CIMMYT leads innovation sprint to deliver results to farmers rapidly
- Impact Area
Smallholder farmers, the backbone of food systems around the world, are already facing negative impacts because of climate change. Time to adapt climate mitigation strategies is not a luxury they have. With that in mind, the Agriculture Innovation Mission for Climate (AIM4C) facilitates innovation sprints designed to leverage existing development activities to create a series of innovations in an expedited timeframe.
At the UN COP27 in Egypt, AIM4C announced its newest round of innovation sprints, including one led by the International Center for Maize and Wheat Improvement (CIMMYT) to enable smallholder farmers to achieve efficient and effective nitrogen fertilizer management. From 2022 to 2025, this sprint will steer US $90 million towards empowering small-scale producers in Africa (Kenya, Malawi, Morocco, Tanzania, and Zimbabwe), Asia (China, India, Laos and Pakistan), and Latin America (Guatemala and Mexico).
“When we talk to farmers, they tell us they want validated farming practices tailored to their specific conditions to achieve greater productivity and increase their climate resilience,” said Sieg Snapp, CIMMYT Sustainable Agricultural Systems (SAS) program director who is coordinating the sprint. “This sprint will help deliver those things rapidly by focusing on bolstering organic carbon in soil and lowering nitrous oxide emissions.”
Nitrogen in China
Working with the Chinese Academy of Agricultural Sciences (CAAS), the sprint will facilitate the development of improved versions of green manure crops, which are grown specifically for building and maintaining soil fertility and structures which are incorporated back into the soil, either directly, or after removal and composting. Green manure can significantly reduce the use of nitrogen-based fertilizers, which prime climate culprits.
“There are already green manure systems in place in China,” said Weidong Cao from CAAS, “but our efforts will integrate all the work being done to establish a framework for developing new green manure crops aid in their deployment across China.”
Triple wins in Kenya
The Kenya Climate Smart Climate Project, active since 2017, is increasing agricultural productivity and building resilience to climate change risks in the targeted smallholder farming and pastoral communities. The innovation sprint will help rapidly achieve three wins in technology development and dissemination, cutting-edge innovations, and developing sets of management practices all designed to increase productive, adaption of climate smart tech and methods, and reduce greenhouse gas (GHG) emissions.
Agricultural innovations in Pakistan
The Agricultural Innovation Program (AIP), a multi-disciplinary and multi-sectoral project funded by USAID, led by CIMMYT, and active in Pakistan since 2015, fosters the emergence of a dynamic, responsive, and competitive system of science and innovation that is ‘owned’ by Pakistan and catalyzes equitable growth in agricultural production, productivity, and value.

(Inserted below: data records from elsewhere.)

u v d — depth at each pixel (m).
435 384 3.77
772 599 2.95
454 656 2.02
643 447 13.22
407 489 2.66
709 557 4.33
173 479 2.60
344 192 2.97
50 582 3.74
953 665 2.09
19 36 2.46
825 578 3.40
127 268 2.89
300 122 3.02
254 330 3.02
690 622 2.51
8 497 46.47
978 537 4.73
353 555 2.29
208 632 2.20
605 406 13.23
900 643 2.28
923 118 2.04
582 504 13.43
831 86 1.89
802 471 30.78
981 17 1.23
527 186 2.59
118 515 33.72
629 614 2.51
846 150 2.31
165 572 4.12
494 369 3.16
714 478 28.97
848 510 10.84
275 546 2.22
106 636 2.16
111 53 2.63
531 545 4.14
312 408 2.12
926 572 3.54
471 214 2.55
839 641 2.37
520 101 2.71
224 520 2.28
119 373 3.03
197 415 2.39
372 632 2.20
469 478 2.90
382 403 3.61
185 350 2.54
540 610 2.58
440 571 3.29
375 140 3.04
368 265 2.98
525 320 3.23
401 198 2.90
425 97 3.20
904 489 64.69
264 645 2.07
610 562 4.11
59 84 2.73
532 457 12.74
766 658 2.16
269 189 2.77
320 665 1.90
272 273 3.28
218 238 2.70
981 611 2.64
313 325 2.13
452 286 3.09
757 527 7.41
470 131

“From its beginning, AIP has been dedicated to building partnerships with local organizations and, smallholder farmers throughout Pakistan, which is very much in line with the objectives and goal as envisioned by Pakistan Vision 2025 and the Vision for Agriculture 2030, as Pakistan is a priority country for CIMMYT. However, a concerted effort is required from various players representing public and private sectors,” said Thakur Prasad Tiwari, senior scientist at CIMMYT. “Using that existing framework to deliver rapid climate smart innovations, the innovation sprint is well-situated to react to the needs of Pakistani farmers. “
Policies and partnerships for innovations in soil fertility management in Nepal
The Nepal Seed and Fertilizer (NSAF) project, funded by USAID and implemented by CIMMYT, facilitates sustainable increases in Nepal’s national crop productivity, farmer income, and household-level food and nutrition security. NSAF promotes the use of improved seeds and integrated soil fertility management technologies along with effective extension, including the use of digital and information and communications technologies. The project facilitated the National Soil Science Research Centre (NSSRC) to develop new domain specific fertilizer recommendations for rice, maize, and wheat to replace the 40 years old blanket recommendations.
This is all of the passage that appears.